Modern parents have accepted the notion (set forth by “professional” educators) that they are unqualified and incapable of educating their own children. If their child falters on a lesson concept in a homework assignment, the parents will invariably ask, “Didn’t your teacher explain this in class?” assuming it is solely another’s responsibility to educate their child. If asked to describe the events of a typical school day, the parents’ descriptions would probably not resemble their child’s reality. It breaks my heart to hear public school teachers express that they feel they are closer to their students than the students’ parents are. This is doubly sad because 1) the parents have allowed strangers to influence their impressionable minor children, and 2) the public school teachers feel it is their right to influence the children placed in their care.

History proves that every family used to educate their own children. What has changed that? Why is homeschooling now such a repugnant idea to so many? Not everyone can (right now, this minute) begin homeschooling and do an excellent job at it — just as not everyone can undertake any job with no training or prior experience and do an excellent job at it immediately. However, I firmly believe that every family (parents and children) can learn to homeschool (if they want to learn) and will benefit from homeschooling (if they attempt it wholeheartedly).

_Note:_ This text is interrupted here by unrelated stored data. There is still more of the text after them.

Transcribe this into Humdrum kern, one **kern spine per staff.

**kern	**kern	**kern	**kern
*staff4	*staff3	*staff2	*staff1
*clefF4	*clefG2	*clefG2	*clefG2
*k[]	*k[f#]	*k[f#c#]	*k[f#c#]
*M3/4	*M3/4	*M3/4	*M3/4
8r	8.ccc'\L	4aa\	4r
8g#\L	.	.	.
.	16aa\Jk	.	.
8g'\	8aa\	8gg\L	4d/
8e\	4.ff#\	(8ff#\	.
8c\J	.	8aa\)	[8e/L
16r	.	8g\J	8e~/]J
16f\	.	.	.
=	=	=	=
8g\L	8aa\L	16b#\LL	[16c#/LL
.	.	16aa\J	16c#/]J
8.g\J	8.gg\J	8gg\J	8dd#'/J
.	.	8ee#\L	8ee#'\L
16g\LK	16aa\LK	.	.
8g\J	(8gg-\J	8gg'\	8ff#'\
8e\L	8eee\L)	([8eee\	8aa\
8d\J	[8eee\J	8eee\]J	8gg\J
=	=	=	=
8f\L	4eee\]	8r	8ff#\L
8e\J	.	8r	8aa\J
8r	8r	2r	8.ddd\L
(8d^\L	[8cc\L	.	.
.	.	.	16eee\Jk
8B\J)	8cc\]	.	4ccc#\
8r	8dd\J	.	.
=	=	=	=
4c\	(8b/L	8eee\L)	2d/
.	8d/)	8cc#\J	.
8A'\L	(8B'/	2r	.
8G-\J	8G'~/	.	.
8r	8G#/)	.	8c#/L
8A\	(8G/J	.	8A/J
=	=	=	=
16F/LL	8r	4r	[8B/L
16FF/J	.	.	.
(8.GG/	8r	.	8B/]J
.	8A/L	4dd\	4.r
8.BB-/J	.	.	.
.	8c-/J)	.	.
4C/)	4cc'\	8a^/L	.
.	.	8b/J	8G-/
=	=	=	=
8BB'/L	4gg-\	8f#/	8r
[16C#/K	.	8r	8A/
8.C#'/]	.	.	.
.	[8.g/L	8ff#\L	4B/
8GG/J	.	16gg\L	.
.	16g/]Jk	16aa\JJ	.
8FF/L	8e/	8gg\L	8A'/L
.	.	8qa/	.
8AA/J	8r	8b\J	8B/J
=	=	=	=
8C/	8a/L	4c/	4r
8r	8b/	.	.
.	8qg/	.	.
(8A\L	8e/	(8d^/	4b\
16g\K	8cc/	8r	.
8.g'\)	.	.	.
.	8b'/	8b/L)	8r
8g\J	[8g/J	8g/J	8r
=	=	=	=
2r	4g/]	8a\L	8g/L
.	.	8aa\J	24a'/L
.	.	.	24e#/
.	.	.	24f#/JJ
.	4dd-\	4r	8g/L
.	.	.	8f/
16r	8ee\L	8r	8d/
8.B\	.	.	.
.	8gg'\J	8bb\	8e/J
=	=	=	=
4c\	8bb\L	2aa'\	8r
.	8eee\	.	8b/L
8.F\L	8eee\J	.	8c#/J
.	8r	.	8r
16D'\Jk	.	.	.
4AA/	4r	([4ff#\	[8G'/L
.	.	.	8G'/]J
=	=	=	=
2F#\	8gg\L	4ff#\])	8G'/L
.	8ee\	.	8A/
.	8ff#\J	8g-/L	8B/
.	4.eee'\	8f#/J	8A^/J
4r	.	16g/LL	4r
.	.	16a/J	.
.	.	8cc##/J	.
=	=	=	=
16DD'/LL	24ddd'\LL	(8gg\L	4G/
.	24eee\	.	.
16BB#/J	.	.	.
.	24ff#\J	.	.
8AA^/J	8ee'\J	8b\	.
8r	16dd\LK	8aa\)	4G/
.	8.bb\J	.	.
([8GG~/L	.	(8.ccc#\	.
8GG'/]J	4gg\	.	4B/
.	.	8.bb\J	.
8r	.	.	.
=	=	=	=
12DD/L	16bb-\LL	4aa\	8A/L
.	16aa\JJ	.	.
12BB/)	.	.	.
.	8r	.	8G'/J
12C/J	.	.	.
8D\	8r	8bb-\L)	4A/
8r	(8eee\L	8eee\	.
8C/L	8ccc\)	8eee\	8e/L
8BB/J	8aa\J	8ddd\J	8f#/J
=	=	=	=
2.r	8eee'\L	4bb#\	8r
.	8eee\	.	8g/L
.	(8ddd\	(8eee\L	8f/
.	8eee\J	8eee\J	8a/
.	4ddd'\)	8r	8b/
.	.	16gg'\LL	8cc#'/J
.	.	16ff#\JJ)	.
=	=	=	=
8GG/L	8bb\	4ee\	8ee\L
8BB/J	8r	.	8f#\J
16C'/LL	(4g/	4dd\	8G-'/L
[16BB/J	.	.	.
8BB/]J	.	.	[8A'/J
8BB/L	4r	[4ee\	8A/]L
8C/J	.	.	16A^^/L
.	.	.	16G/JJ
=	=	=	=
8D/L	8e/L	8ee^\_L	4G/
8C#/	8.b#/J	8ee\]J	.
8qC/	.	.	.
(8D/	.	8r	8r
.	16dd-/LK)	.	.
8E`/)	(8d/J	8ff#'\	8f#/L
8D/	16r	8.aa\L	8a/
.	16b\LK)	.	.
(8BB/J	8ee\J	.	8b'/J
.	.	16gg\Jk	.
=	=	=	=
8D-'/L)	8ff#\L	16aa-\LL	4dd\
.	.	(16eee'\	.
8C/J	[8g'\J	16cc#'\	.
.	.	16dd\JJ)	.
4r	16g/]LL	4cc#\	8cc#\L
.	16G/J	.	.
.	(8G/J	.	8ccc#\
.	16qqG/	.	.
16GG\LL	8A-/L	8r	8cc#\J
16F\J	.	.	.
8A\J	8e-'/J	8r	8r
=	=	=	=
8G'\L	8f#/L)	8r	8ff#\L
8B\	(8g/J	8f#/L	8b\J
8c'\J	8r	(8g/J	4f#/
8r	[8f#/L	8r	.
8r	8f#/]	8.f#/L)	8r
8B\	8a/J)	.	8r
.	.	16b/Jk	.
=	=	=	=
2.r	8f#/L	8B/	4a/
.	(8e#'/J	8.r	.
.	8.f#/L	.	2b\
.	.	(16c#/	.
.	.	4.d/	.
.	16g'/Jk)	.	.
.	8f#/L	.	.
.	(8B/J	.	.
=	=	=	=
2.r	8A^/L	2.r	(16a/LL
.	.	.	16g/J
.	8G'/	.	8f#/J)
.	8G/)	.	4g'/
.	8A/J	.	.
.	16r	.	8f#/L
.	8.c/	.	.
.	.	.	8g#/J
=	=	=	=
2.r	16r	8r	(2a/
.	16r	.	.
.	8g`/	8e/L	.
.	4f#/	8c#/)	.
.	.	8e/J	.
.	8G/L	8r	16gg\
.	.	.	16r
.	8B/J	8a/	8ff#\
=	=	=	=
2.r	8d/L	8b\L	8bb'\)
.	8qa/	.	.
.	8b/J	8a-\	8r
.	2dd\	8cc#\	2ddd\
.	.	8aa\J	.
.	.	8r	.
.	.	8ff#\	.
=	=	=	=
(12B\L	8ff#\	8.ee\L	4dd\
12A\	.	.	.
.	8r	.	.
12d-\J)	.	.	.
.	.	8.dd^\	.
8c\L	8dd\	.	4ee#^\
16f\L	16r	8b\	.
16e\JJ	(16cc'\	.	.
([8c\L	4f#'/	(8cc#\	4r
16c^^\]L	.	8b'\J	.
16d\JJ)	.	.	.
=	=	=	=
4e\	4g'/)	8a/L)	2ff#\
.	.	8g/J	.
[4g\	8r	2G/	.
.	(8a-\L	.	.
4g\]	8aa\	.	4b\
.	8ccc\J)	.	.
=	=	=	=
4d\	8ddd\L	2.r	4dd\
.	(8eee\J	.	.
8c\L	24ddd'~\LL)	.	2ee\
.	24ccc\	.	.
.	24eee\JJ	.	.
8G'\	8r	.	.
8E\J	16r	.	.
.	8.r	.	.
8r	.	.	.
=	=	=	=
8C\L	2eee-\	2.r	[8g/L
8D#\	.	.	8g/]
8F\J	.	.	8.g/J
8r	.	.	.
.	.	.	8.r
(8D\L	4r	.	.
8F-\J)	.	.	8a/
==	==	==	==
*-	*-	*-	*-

Can everyone benefit from homeschooling? I say yes. Is everyone able to homeschool? No, but the prohibition is usually a personally inflicted reason, such as debt. Would I like to see everyone attempt homeschooling? Absolutely, yes. Do I feel everyone can achieve the same level of success in homeschooling that I did? No — I feel many people can do a much better job than I did, because more help is now available. I have learned many things now that I wish I had known when I began homeschooling, such as the different Learning Styles and how to match the lesson presentation to the student’s method of learning. Is it “failure” to send your children to public school? No more than it is “failure” to feed your child bologna sandwiches day after day when more nutritious options are available. Is homeschooling right for everyone? How could hands-on, personal involvement in your child’s education ever be wrong? Should you try homeschooling? What do you think?

Comments

  1. I loved this article! I feel the exact same way! I have all sorts of reasons that I homeschool, but the main reason is to savor the time with my girls.